__TASK__
Using the data below, copy out all lines with the word "CROSS".
--------
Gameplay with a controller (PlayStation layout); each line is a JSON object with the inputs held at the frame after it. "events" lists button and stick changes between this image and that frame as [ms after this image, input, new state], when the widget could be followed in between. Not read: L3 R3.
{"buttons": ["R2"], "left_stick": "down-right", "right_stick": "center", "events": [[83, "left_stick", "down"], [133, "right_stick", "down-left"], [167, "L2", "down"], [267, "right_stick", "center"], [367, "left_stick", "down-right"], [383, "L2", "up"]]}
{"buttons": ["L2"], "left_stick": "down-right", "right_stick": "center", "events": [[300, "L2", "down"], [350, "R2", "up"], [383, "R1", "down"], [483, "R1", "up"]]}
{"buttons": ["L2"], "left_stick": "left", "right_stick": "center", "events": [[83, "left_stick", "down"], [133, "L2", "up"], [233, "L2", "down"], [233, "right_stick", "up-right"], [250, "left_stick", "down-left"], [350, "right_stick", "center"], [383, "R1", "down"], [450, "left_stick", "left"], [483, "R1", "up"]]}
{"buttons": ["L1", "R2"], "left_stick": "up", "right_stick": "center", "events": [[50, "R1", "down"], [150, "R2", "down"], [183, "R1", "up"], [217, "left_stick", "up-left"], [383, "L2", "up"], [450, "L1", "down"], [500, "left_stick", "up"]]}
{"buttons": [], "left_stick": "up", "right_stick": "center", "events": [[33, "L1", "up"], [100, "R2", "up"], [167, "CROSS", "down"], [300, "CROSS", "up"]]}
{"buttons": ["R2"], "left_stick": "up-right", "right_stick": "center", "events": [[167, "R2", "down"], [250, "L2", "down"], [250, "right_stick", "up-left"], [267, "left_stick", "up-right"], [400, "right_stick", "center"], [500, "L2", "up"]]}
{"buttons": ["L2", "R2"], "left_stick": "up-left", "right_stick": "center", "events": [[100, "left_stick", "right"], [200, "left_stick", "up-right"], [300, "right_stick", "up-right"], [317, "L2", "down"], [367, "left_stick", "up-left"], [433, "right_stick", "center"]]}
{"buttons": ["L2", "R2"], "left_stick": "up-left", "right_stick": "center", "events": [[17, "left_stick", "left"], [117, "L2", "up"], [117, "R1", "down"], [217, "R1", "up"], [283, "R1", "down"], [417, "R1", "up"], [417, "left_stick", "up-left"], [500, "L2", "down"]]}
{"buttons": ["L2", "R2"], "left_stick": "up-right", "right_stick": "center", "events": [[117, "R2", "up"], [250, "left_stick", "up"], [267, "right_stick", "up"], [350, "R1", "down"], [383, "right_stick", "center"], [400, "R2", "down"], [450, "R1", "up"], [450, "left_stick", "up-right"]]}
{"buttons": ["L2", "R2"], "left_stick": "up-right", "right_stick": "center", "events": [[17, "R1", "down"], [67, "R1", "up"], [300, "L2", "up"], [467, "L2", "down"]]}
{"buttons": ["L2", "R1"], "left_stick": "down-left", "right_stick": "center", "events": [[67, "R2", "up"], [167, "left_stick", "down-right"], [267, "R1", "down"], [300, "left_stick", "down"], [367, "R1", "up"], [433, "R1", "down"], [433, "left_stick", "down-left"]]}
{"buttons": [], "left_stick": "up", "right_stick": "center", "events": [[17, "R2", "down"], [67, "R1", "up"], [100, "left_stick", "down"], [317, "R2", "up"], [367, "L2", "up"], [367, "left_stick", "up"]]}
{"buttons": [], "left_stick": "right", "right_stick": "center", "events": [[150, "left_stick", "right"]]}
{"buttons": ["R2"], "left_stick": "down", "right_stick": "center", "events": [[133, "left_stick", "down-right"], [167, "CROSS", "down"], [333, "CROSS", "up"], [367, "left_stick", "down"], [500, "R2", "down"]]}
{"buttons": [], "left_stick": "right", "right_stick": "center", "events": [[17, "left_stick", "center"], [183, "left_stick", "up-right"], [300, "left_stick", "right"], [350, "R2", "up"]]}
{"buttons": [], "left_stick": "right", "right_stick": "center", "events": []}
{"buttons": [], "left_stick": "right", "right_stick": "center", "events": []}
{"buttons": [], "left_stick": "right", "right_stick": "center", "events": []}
--------
__RESULT__
{"buttons": [], "left_stick": "up", "right_stick": "center", "events": [[33, "L1", "up"], [100, "R2", "up"], [167, "CROSS", "down"], [300, "CROSS", "up"]]}
{"buttons": ["R2"], "left_stick": "down", "right_stick": "center", "events": [[133, "left_stick", "down-right"], [167, "CROSS", "down"], [333, "CROSS", "up"], [367, "left_stick", "down"], [500, "R2", "down"]]}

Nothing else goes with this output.